Lesson 3: enable invocation logs
For the purpose of usage tracking, I stripped out much of the information stored in the logs. It looks like this:
{
"timestamp": "2026-06-16T12:00:56Z",
"accountId": "...",
"region": "us-east-1",
"requestId": "...",
"operation": "InvokeModelWithResponseStream",
"modelId": "...",
"input": {
...
"inputTokenCount": 528,
"cacheReadInputTokenCount": 1058,
"cacheWriteInputTokenCount": 0
},
"output": {
...
"outputTokenCount": 259
},
"identity": {
"arn": "arn:aws:sts::0123456789:assumed-role/<role-name>/john.doe@yourorg.io"
},
"inferenceRegion": "eu-north-1",
"schemaType": "ModelInvocationLog",
}
See that you have cacheRead, cacheWrite, input and output token counts, and identity.arn identifies the user that made the request. The final cost can be computed if you multiply these figures by the pricing. This approach works if the user uses any AI harness, not only Claude Code, because they all call AWS Bedrock in the end.

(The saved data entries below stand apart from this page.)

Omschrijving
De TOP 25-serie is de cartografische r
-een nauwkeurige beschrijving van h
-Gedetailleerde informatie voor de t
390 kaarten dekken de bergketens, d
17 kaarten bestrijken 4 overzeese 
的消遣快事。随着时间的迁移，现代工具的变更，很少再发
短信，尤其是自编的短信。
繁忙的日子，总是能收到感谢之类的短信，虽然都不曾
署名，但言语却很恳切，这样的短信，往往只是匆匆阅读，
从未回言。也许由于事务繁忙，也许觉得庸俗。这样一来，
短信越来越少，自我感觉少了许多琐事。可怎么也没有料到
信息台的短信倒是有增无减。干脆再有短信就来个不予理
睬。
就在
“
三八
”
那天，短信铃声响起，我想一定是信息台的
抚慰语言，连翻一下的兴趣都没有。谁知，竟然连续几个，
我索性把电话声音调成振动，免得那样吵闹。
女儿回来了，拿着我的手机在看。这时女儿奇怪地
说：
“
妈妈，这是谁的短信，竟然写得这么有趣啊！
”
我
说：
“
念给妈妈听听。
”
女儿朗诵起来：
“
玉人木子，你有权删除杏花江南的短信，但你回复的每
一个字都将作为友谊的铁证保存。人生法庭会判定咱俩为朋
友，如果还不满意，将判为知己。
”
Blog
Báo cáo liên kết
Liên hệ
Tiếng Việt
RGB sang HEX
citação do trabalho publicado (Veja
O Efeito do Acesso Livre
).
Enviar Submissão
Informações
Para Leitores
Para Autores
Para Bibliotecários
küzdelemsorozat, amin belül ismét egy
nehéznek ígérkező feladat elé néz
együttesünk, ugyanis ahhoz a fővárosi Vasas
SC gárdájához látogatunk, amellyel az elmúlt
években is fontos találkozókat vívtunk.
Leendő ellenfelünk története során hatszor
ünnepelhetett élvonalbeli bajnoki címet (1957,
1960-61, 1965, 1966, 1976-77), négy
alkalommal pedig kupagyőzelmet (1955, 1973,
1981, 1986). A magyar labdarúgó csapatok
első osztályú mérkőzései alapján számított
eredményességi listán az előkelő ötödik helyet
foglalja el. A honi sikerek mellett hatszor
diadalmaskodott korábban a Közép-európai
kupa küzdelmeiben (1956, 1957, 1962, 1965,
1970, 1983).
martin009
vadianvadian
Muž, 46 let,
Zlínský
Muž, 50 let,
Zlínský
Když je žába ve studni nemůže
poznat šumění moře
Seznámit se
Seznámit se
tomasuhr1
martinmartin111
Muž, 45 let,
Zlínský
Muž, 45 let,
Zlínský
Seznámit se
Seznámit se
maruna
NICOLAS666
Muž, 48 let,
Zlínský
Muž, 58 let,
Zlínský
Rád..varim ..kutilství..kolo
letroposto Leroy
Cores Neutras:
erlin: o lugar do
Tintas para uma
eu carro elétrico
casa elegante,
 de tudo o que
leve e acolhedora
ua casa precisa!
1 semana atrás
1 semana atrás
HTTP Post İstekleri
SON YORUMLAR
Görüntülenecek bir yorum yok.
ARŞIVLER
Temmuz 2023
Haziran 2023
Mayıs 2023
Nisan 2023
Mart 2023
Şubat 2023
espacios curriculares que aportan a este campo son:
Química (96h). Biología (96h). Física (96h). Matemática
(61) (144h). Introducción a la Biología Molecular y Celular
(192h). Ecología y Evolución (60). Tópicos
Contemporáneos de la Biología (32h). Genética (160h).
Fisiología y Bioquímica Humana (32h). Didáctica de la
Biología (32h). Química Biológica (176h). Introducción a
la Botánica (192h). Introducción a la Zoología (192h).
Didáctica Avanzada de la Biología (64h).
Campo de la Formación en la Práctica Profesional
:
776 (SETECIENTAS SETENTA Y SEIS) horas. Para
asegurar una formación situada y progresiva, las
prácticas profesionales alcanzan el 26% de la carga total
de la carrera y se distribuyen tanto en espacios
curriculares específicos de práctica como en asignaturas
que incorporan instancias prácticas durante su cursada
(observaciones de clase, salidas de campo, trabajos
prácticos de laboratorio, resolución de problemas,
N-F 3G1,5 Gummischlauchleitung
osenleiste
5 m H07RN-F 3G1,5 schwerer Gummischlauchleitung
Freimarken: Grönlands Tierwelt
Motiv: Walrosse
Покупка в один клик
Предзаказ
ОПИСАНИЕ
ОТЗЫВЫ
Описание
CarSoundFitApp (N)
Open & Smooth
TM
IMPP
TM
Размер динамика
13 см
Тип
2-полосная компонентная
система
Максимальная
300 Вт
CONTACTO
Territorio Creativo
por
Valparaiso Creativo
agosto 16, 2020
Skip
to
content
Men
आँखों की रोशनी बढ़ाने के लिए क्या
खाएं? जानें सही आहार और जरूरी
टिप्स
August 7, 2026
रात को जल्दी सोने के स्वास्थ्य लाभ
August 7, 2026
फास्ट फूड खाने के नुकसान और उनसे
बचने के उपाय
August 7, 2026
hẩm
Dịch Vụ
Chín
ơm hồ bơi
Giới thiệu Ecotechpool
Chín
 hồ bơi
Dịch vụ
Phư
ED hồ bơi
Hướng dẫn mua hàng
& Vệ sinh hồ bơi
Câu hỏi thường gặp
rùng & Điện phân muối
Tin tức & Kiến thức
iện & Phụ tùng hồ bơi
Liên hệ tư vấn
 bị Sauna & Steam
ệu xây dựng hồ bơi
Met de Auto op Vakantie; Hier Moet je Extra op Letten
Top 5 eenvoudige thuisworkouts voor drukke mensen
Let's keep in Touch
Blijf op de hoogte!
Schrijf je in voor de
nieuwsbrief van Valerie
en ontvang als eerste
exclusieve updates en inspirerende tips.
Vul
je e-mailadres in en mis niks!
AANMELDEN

In addition to that, the logs store the whole payload of the request, which means that you can track
- What models are used by your engineers
- What MCP servers and Skills are popular
- What the typical context size of the first message is (this helps to determine inefficiencies)
- How many messages are in the sessions (this helps to determine if someone abuses the development agent)
- Real-time spending alerts sent to Slack
and many more.
Conclusion
Using AWS Bedrock as a provider of Anthropic models for your organization doesn't come cheap, but it provides you with more control over spending, permissions, security and analytical capabilities.